▶ **TEXT SEGMENT**
28 February 2010

Sally Neighbour on the Afghan warlords


Amongst the pick of the weekend reading is a feature article in the Inquirer section of The Weekend Australian by ABC Four Corners reporter and senior columnist Sally Neighbour (see article here). Her central thesis is that peace in Afghanistan is unlikely to be brought by the thugs and murderers being wooed by the Karzai Government. She begins her article:

The rogues' gallery of warlords and war criminals being courted by the Karzai government and its Western backers betrays just how desperate the dilemma of Afghanistan has become, and how treacherous the road to peace and stability that lies ahead.

President Hamid Karzai's much vaunted new strategy of reconciliation with the militants has found his government doing deals with the same cast of villains who helped tear Afghanistan to shreds during the past 30 years of war.

Most notorious of all is the veteran jihad commander Gulbuddin Hekmatyar, an accused terrorist, war criminal and protector of Osama bin Laden who last month held out an olive branch to Karzai and the West, claiming he is not in league with the Taliban and wants only the departure of foreign forces.

▶ **RECORD LIST**

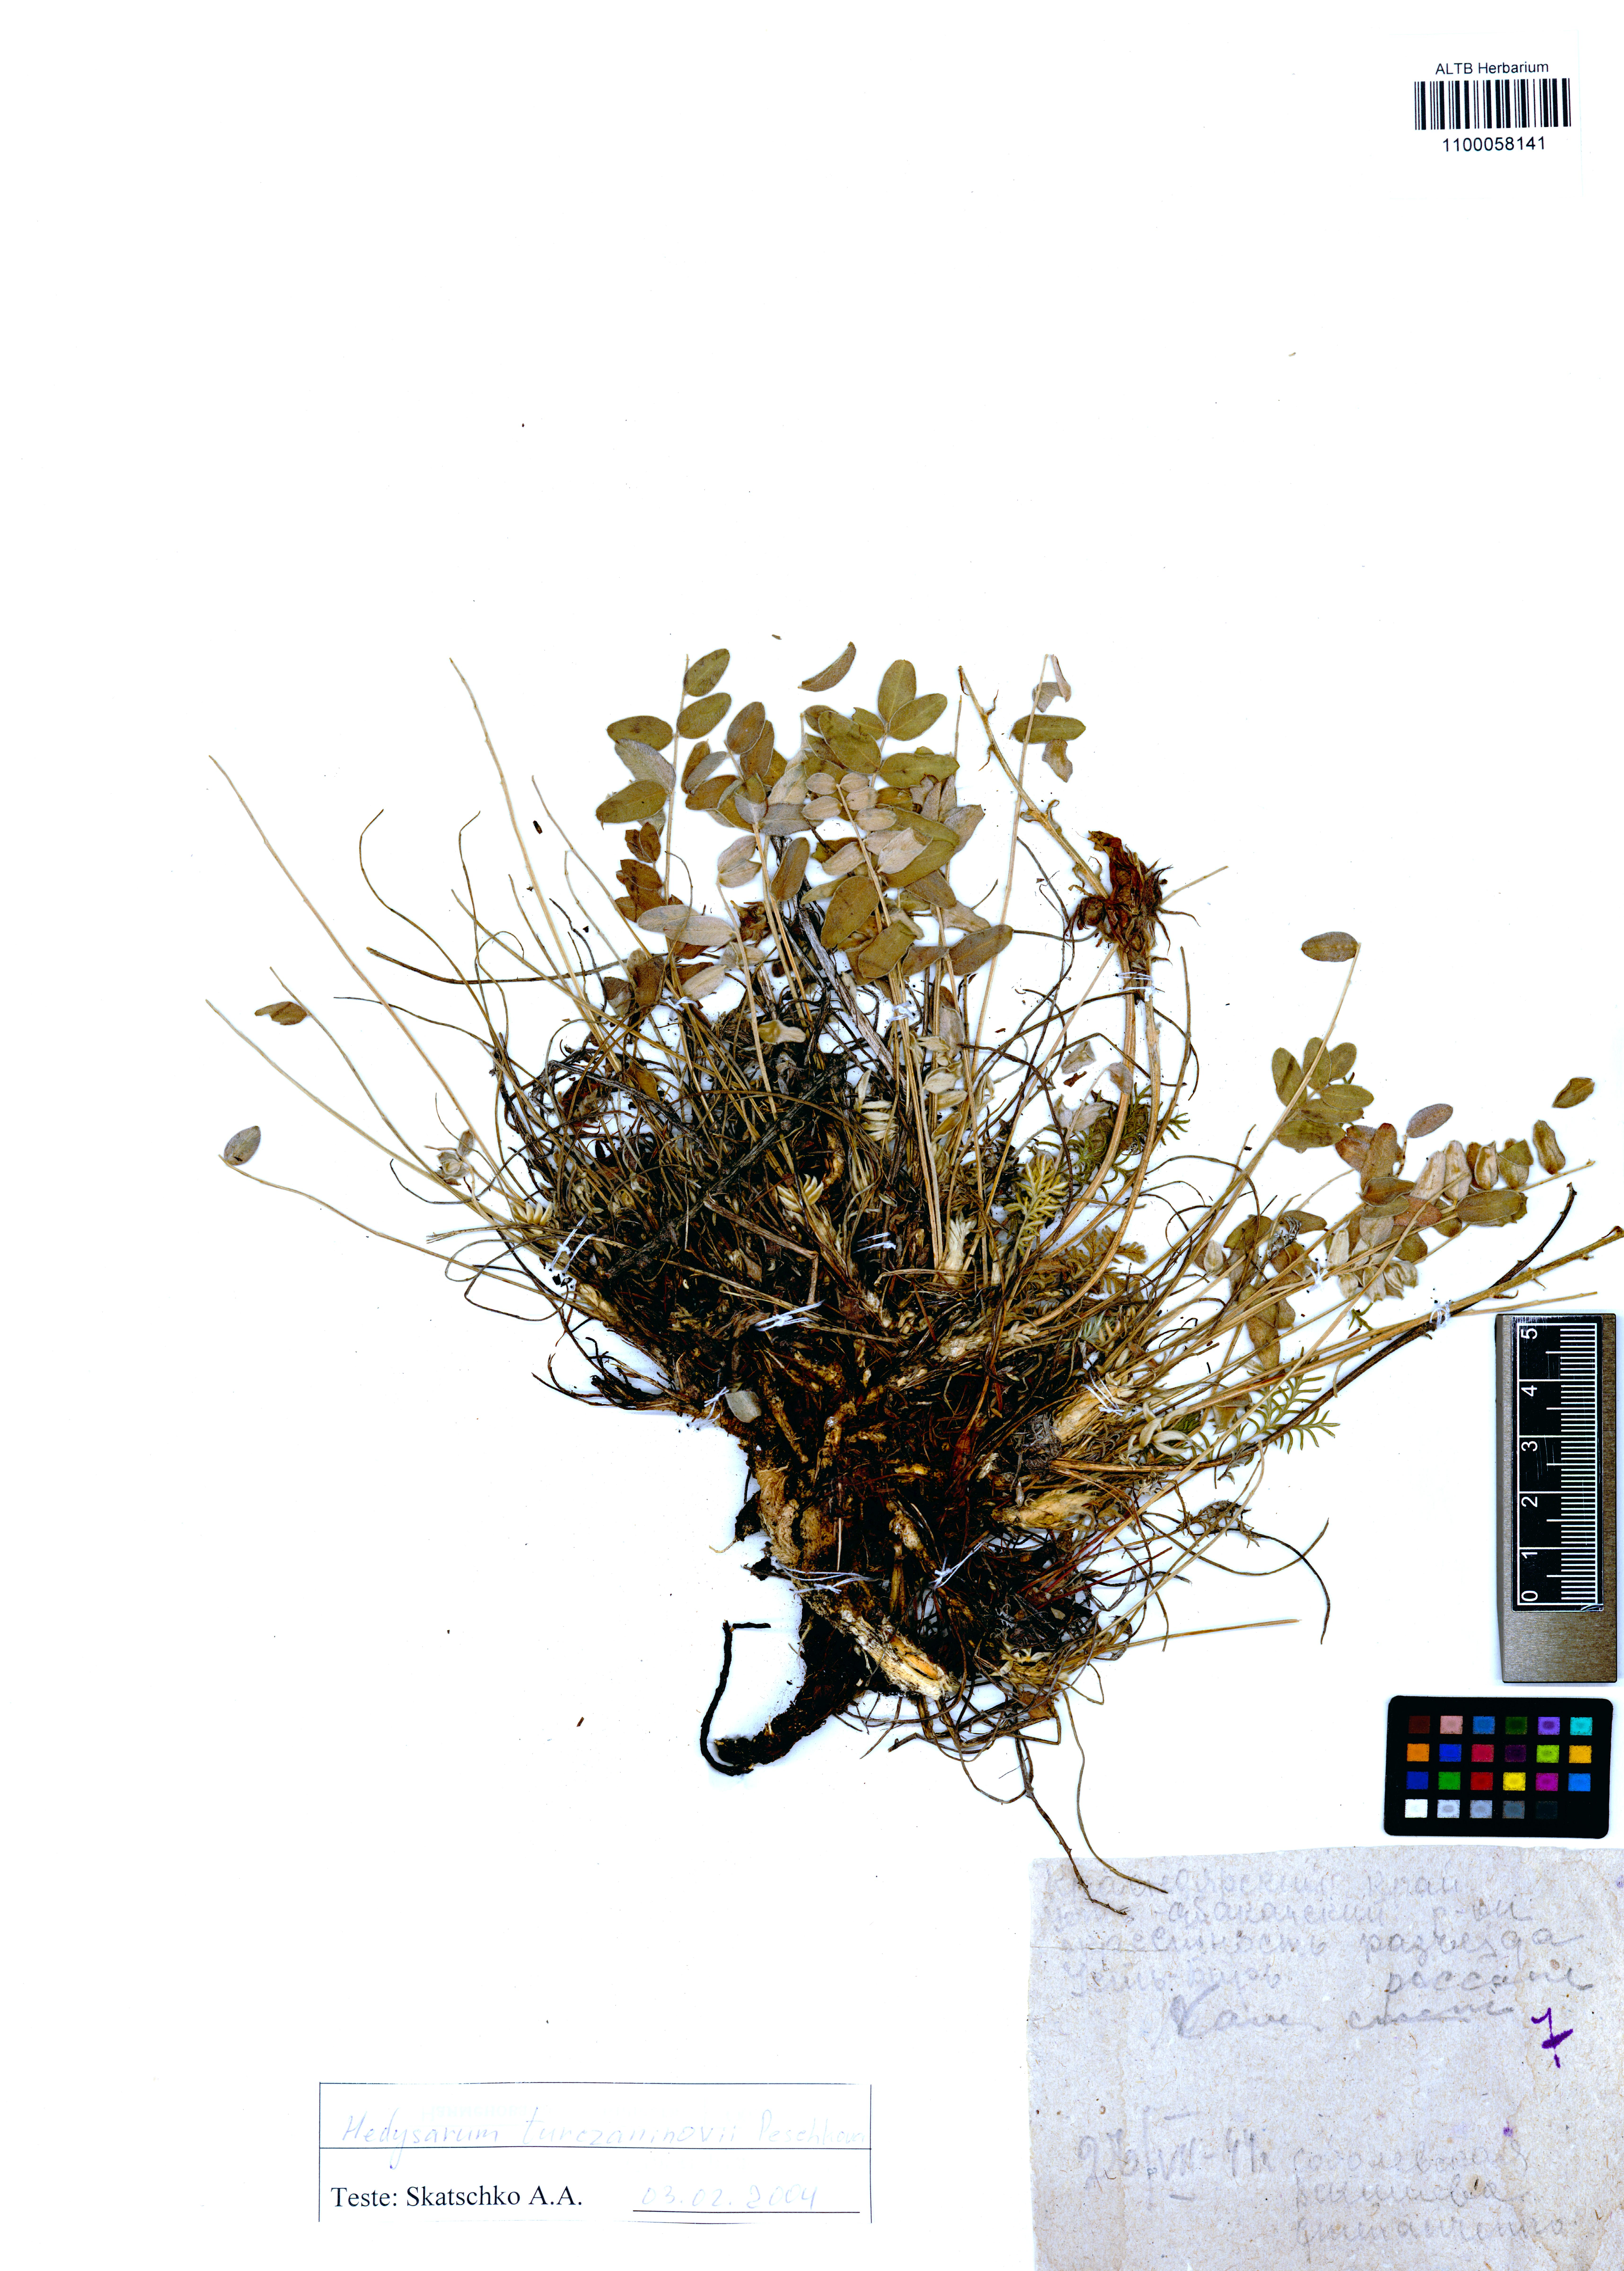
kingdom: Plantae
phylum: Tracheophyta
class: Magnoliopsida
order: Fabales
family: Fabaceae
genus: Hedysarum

---

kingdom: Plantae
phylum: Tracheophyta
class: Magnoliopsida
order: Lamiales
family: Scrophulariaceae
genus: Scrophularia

▶ **PROBLEMS AND TASKS**
(a) Translate this sentence from the post on Afghan warlords into French: "President Hamid Karzai's much vaunted new strategy of reconciliation with the militants has found his government doing deals with the same cast of villains who helped tear Afghanistan to shreds during the past 30 years of war."
(b) Please reproduce the part of the post on Afghan warlords starting at "President Hamid Karzai's" and ending at "years of war.".
(c) Write what comes next in the post on Afghan warlords, picking up after its final sentence.
The listing has no connection to the post on Afghan warlords.

▶ **WRITTEN ANSWERS**
(a) La nouvelle stratégie de réconciliation avec les militants, tant vantée par le président Hamid Karzaï, a conduit son gouvernement à conclure des accords avec la même brochette de scélérats qui ont contribué à mettre l'Afghanistan en lambeaux au cours des 30 dernières années de guerre.

(b)
President Hamid Karzai's much vaunted new strategy of reconciliation with the militants has found his government doing deals with the same cast of villains who helped tear Afghanistan to shreds during the past 30 years of war.

(c)
She gives some background on Hekmatyar, who received a conservatively estimated $600 million in CIA funds channelled through Pakistan’s Inter-Services Intelligence Directorate (ISI), but who after the Soviet withdrawal sabotaged efforts to establish a power-sharing mujaheddin government, declared war on his rivals, and even after being named Prime Minister reduced the southern half of Kabul to rubble with a loss of civilian life variously estimated at 25,000-50,000 (see The destruction of Kabul).

Neighbour gives background also on the Uzbek warlord Abdul Rashid Dostum, discusses how the warlords fit into US strategy for Afghanistan, and concludes, in the light of an unnamed commentator’s claim that Hekmatyar is “the great hope of all parties”:

God help Afghanistan if Hekmatyar is its best hope for peace.

And so say all of us.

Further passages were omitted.